Equally it lets you consider what the benefit might be from increasing the size of the PGA significantly if you have a critical query involving a large hash join operation that is overflowing to disk. That said, there are some ways of rewriting queries that can minimise the size of the data being pulled through into the hash table used by the hash join, and so potentially get a smaller hash table to fit into memory in the PGA. But this depends on multiple factors, mainly being the number of columns of data coming through in the Build data set. If this is only a few columns then there won't anything that can be saved by such a query rewrite.

Tuesday, 6 February 2018

Hash Join Overflow Costing #3 - Simpler Formula

So far I have offered a formula for how a Hash Join that overflows to disk is costed and confirmed that this is only costed in terms of single block disk operations. While that formula produces very accurate results (less than 1% difference to the reported cost for the Hash Join operation) it requires you to obtain size information on each individual column being retrieved from both the Build and Probe data sets. And this could be quite tedious when there are many columns involved, or you don't have an easy way to work out the source columns involved in each data set. There is a simplification we can make to eliminate this detailed per column information and just use the information reported in the execution plan itself.

All of the columns being retrieved for the Build and Probe data sets are actually included within the "Bytes" value reported in the execution plan for each data set. And this value includes both the individual column data and any per-column overhead as well. What it does not include is the extra 12 bytes per row overhead needed in the hash table itself. We can approximate the size of this second part of the data by using the "Rows" value reported in the execution plan.

Examining the "Bytes" and "Rows" values in the execution plans for my test queries (see first post for details of these queries), I can see that the increase in the Hash Join cost is about 0.0485 per KB of increase in either data set (Build or Probe) for the same number of rows. Previously I determined that there was a 12 byte overhead within the hash table per data row expected.

This produces a revised Hash Join cost formula using only values from the execution plan of:
  • ( (Build KBytes + (12 * Build Rows / 1000) ) + (Probe KBytes + (12 * Probe Rows / 1000) ) ) * 0.0485
Note that the "Bytes" values used need to be in "K" units, whereas the "Rows" is not and so is divided by 1000. Checking this formula against the actual Hash Join costs of the test queries I ran I can see that it has an error of about 1% i.e. it is not as accurate as the previous formula, but is still accurate enough I believe.

§

Reproduce the part of the hash join text starting with "This produces a" and going on through "enough I believe.". The items have nothing to do with this.

(Data taken from a collection)
§

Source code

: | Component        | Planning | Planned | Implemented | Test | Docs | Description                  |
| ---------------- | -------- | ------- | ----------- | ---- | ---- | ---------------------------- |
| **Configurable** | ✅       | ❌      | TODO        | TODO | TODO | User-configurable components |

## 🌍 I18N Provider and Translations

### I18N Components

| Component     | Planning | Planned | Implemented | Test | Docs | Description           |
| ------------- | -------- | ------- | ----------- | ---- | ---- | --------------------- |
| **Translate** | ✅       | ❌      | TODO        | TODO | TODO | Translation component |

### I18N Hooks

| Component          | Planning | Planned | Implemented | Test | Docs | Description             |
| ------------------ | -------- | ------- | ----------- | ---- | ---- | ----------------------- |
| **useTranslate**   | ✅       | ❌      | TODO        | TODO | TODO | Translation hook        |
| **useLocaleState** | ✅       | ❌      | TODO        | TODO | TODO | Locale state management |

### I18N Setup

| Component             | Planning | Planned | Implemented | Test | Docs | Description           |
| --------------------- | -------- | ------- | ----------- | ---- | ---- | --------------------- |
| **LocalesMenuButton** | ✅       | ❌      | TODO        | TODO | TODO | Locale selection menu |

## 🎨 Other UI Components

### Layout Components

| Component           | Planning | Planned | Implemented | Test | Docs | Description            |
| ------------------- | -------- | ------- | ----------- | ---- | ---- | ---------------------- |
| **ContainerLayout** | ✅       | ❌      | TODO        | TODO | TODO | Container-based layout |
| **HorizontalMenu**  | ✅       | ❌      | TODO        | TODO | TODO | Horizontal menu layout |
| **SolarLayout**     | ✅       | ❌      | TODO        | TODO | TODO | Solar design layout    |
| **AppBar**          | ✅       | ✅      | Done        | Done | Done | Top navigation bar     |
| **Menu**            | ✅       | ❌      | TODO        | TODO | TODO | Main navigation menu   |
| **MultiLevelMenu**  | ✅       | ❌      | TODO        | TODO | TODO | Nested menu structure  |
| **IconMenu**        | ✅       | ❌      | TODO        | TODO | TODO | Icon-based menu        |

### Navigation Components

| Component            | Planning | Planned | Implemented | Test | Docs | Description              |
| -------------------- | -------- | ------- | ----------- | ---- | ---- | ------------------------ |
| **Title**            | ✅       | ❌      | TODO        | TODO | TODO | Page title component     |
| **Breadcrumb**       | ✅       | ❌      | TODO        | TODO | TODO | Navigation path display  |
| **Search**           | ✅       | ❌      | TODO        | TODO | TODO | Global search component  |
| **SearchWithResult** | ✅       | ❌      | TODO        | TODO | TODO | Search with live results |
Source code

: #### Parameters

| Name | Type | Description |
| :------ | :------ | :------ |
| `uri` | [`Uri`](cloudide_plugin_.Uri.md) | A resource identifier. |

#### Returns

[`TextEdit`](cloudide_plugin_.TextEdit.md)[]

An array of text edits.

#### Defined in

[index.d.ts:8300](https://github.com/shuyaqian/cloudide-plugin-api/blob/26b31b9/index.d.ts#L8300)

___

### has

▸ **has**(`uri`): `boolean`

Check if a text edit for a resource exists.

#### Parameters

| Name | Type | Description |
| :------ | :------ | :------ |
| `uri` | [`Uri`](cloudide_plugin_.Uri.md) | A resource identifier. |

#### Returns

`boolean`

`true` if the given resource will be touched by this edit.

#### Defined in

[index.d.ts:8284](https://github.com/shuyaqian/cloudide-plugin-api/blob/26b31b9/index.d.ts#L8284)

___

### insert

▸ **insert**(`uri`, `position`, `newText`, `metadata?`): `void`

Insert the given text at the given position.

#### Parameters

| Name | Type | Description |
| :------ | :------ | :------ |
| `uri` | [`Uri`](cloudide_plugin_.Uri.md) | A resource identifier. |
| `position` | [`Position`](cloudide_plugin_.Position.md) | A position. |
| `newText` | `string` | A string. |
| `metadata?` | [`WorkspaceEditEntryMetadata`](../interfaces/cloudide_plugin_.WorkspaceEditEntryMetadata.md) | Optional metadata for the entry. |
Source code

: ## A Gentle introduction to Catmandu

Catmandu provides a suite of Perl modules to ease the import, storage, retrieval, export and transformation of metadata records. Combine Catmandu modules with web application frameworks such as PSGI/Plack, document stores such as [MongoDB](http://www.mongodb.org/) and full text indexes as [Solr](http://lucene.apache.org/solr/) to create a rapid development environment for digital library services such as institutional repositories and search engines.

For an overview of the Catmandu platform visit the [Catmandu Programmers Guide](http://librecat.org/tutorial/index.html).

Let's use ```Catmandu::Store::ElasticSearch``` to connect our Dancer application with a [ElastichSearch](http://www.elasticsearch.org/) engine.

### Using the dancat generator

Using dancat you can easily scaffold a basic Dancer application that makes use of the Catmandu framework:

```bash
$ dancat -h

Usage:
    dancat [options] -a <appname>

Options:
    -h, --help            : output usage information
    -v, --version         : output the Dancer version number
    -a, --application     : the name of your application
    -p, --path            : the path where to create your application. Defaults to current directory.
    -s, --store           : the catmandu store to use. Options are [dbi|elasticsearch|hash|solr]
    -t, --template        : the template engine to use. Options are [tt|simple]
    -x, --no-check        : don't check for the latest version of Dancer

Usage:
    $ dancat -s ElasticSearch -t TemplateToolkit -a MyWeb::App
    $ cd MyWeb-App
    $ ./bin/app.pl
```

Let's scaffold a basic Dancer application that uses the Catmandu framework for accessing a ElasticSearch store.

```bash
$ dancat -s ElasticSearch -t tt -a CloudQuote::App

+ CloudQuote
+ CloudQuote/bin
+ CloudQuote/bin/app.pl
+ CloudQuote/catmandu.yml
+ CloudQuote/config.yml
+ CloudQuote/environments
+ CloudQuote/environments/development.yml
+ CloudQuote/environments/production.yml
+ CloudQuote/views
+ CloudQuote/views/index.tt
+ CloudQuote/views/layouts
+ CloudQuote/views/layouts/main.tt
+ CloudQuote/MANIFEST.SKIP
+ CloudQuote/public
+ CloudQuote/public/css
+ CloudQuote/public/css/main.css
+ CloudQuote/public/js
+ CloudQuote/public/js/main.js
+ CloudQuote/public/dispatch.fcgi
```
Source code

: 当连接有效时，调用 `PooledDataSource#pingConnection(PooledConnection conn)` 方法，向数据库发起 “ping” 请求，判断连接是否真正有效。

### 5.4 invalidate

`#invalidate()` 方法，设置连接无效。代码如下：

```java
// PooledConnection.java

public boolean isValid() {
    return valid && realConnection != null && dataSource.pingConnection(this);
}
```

§

RESULT OF THIS EXERCISE
This produces a revised Hash Join cost formula using only values from the execution plan of:
  • ( (Build KBytes + (12 * Build Rows / 1000) ) + (Probe KBytes + (12 * Probe Rows / 1000) ) ) * 0.0485
Note that the "Bytes" values used need to be in "K" units, whereas the "Rows" is not and so is divided by 1000. Checking this formula against the actual Hash Join costs of the test queries I ran I can see that it has an error of about 1% i.e. it is not as accurate as the previous formula, but is still accurate enough I believe.